And I wish a bad case of Ewok Shudder Pox for Lucas, if the reports I’m hearing are correct about Episode Two’s new trailer: more crappy stilted dialogue, which is unforgivable. And the trailers test positive for traces of JarJar, which is just lunacy. I hear he falls off a building - if this is the first scene, and the camera lingers long on his spasming body impaled on a Coruscant flagpole, fine. Otherwise: oy. George Lucas, in his reclusivity, may truly rival Jacko for cluelessness at this point.

Well, I have mail to answer - remind me NEVER to speak my mind again - and then I have to go quietly die. At least the dogs are getting along. I’d called the pound to see if anyone could get the little fellow, but I learned that there was no one at the pound to answer the queries of Blackie’s owners. If they called, they wouldn’t be able to find out if he was at the pound. I don’t want him to spend the night at a pound. So he’s here tonight. Right at my feet, in fact. Note to self: get big wet eyes.

11.20.01

This house has peculiar air-flow idiosyncracies. Open the back door with gusto, and the front door, if unlatched, creaks open an inch. I didn’t know this before last night. When I came downstairs and found the door open, I was a bit chagrined, and instantly declared, like a million men before me, that I Was Not Going to Pay For Heating The Whole Outdoors. (Even though, at the time, I was.) I closed the door, went into the kitchen; my wife was returning from a trip outside.

“Where’s Blackie?” I asked, referring to the ugly little Boston Terrier who followed us home yesterday, and whom we’d adopted until we found his owners.

“He was right here,” she said. I looked at Jasper, sitting on the sofa; don’t ask me, he seemed to say, I couldn’t care less. Maybe I ate him. Whattya gonna do about it.

The OPEN DOOR. Could the dog have squirted out of the house? We checked all over the house: no dog. He’d left. I went outside, walked up and down the street, wondering what I’d say I ran into someone else who had that unmistakable searching-for-a-lost-dog aspect to his gait and face. “Looking for a dog? A black one? Well, so am I.”

Little guy probably lives around the block. Dropped by for a meal and a scratch, then headed home when it was time for bed. Since my wife gave him a bath, his owners will have something that comes along once in a generation: a dog that returns from its evening adventure well-fed, full of treats, and cleaner than when he vanished. Such are the mysteries dogs present.

=== Directions ===
1. In the blog post, what breed is the dog called Blackie?
2. Return the passage of the blog post from "This house has" to "a trip outside.".
The data after this comes from a different source.

=== Recorded data ===
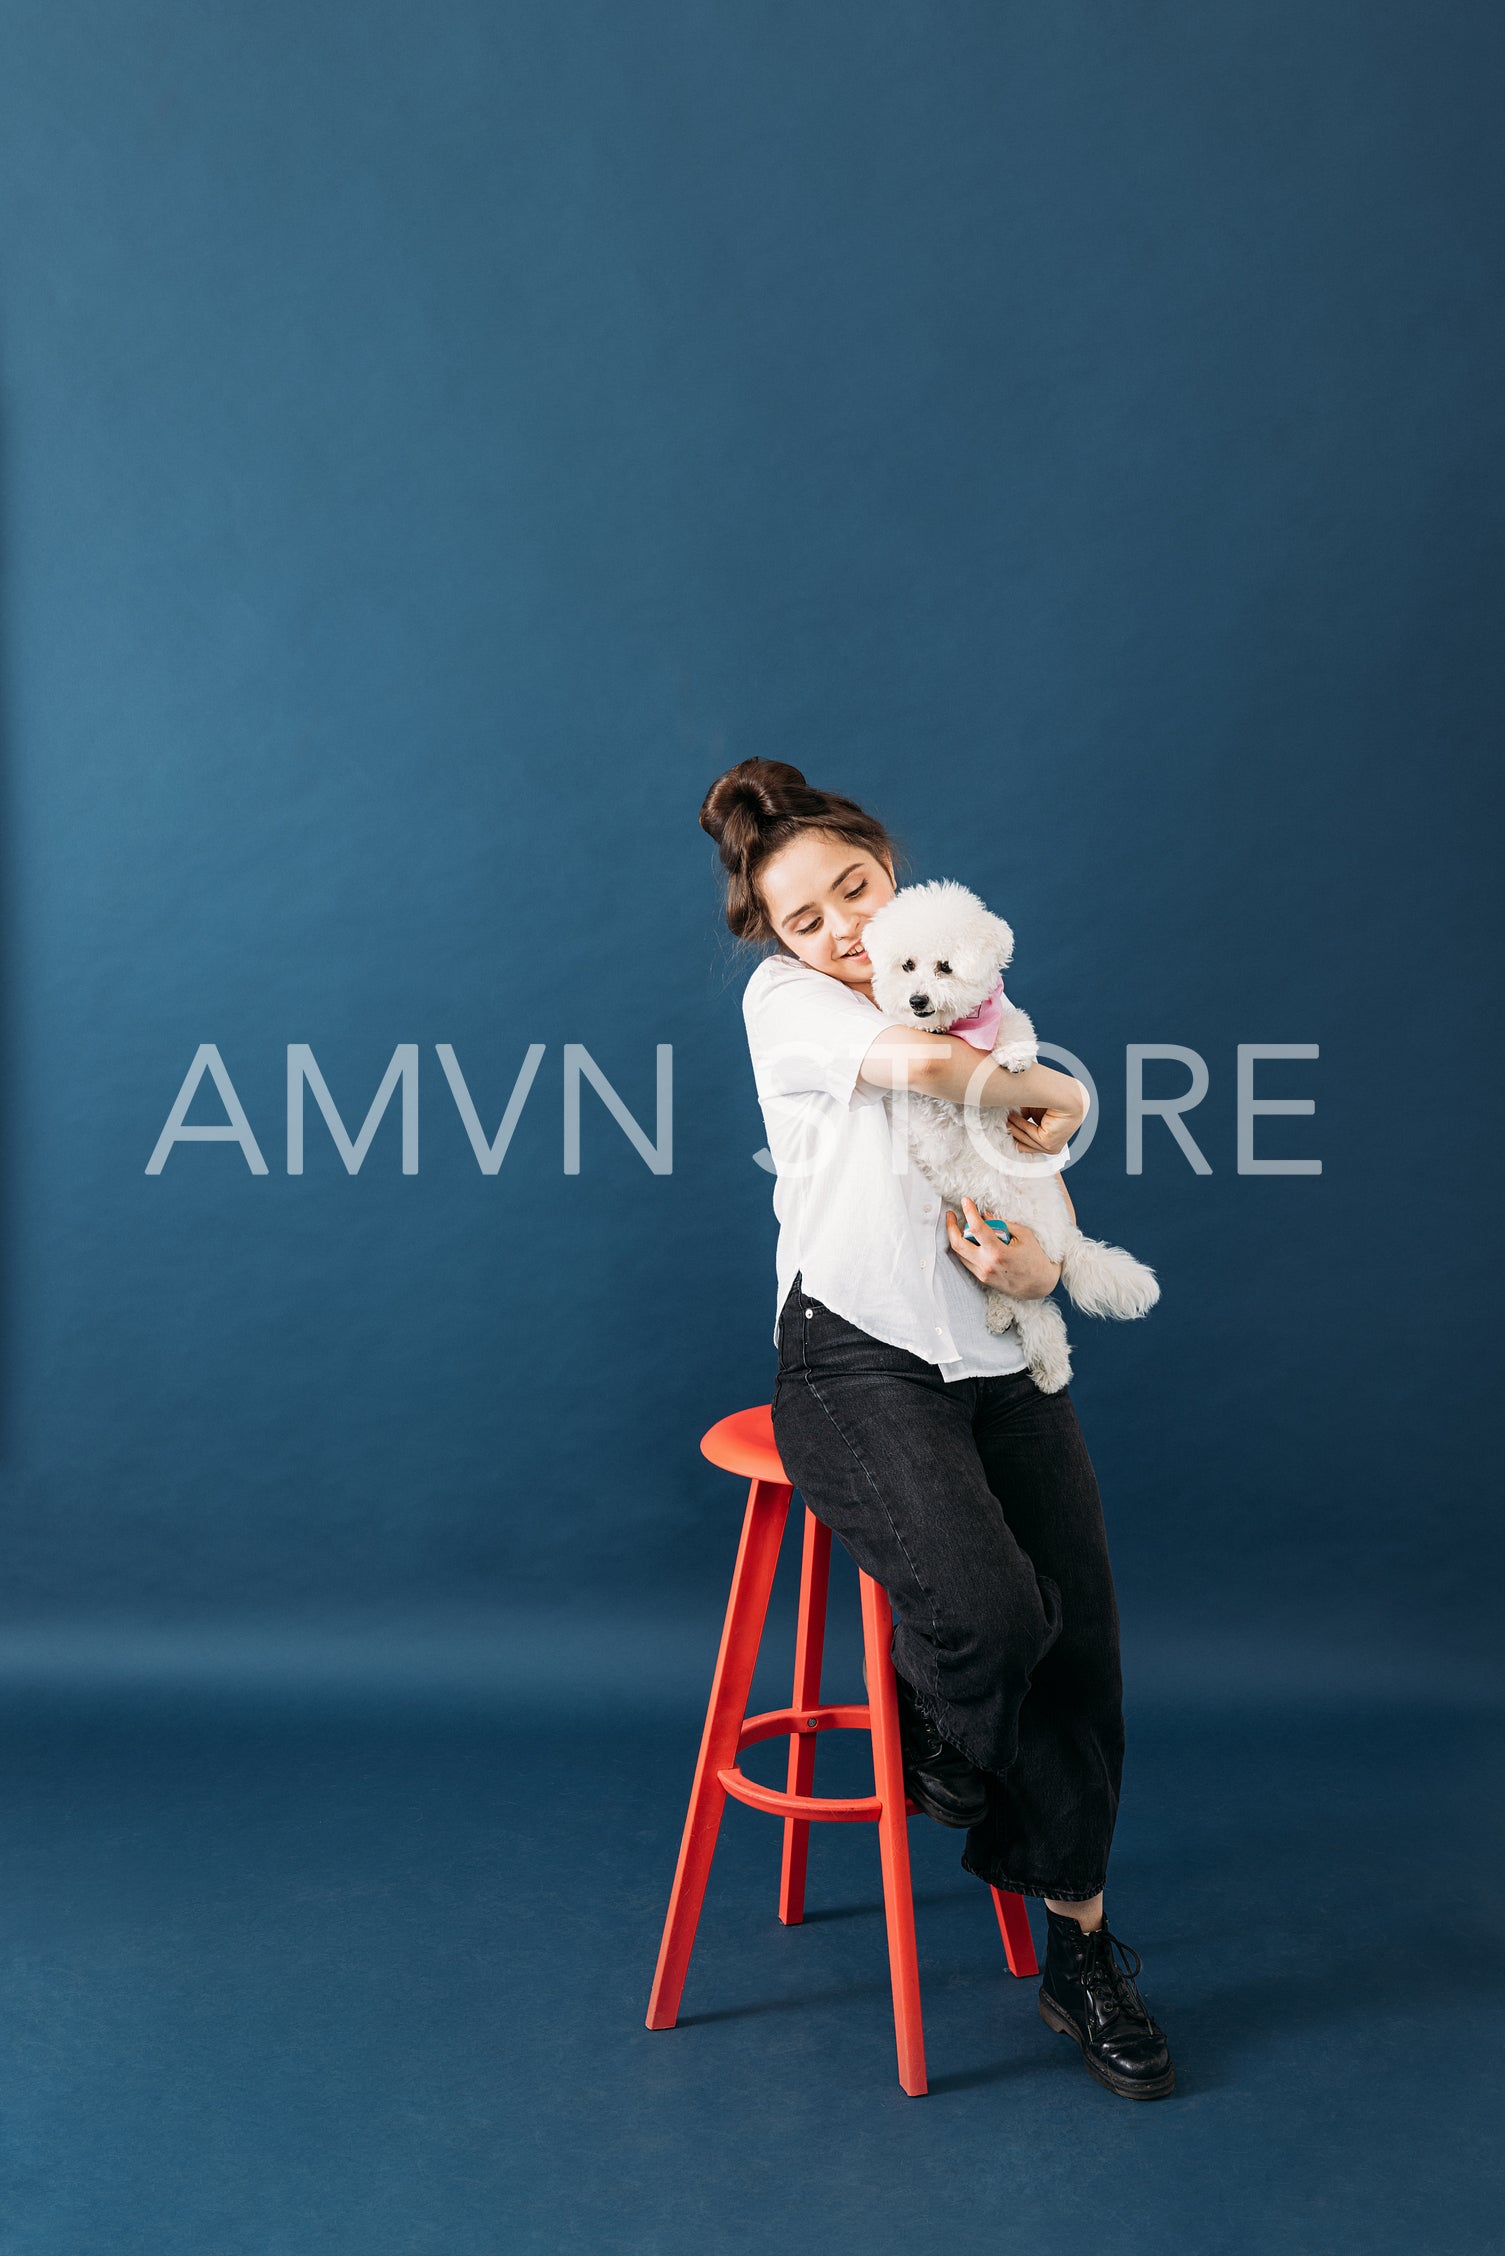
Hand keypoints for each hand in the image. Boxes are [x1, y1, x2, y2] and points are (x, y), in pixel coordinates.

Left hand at [944, 1199, 1063, 1299]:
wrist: (1039, 1285)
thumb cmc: (1035, 1258)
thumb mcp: (1024, 1235)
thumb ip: (1002, 1224)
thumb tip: (985, 1215)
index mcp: (999, 1252)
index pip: (977, 1228)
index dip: (969, 1212)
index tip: (965, 1201)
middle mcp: (987, 1265)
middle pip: (958, 1244)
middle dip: (950, 1227)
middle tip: (950, 1215)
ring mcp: (983, 1274)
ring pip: (959, 1254)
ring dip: (955, 1238)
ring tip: (959, 1226)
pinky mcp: (982, 1279)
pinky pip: (965, 1262)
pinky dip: (963, 1249)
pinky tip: (967, 1240)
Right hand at [1005, 1091, 1081, 1156]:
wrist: (1067, 1094)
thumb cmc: (1052, 1101)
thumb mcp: (1033, 1114)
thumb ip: (1022, 1121)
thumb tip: (1006, 1124)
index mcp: (1051, 1143)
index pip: (1029, 1145)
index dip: (1016, 1137)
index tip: (1003, 1129)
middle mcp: (1053, 1147)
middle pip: (1025, 1145)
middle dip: (1012, 1134)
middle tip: (999, 1124)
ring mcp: (1052, 1147)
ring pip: (1025, 1140)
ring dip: (1014, 1128)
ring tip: (1005, 1117)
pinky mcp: (1050, 1144)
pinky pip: (1029, 1135)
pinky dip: (1019, 1125)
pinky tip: (1012, 1116)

=== Per-task answers ===
1. A Boston Terrier.

2.
This house has peculiar air-flow idiosyncracies. Open the back door with gusto, and the front door, if unlatched, creaks open an inch. I didn’t know this before last night. When I came downstairs and found the door open, I was a bit chagrined, and instantly declared, like a million men before me, that I Was Not Going to Pay For Heating The Whole Outdoors. (Even though, at the time, I was.) I closed the door, went into the kitchen; my wife was returning from a trip outside.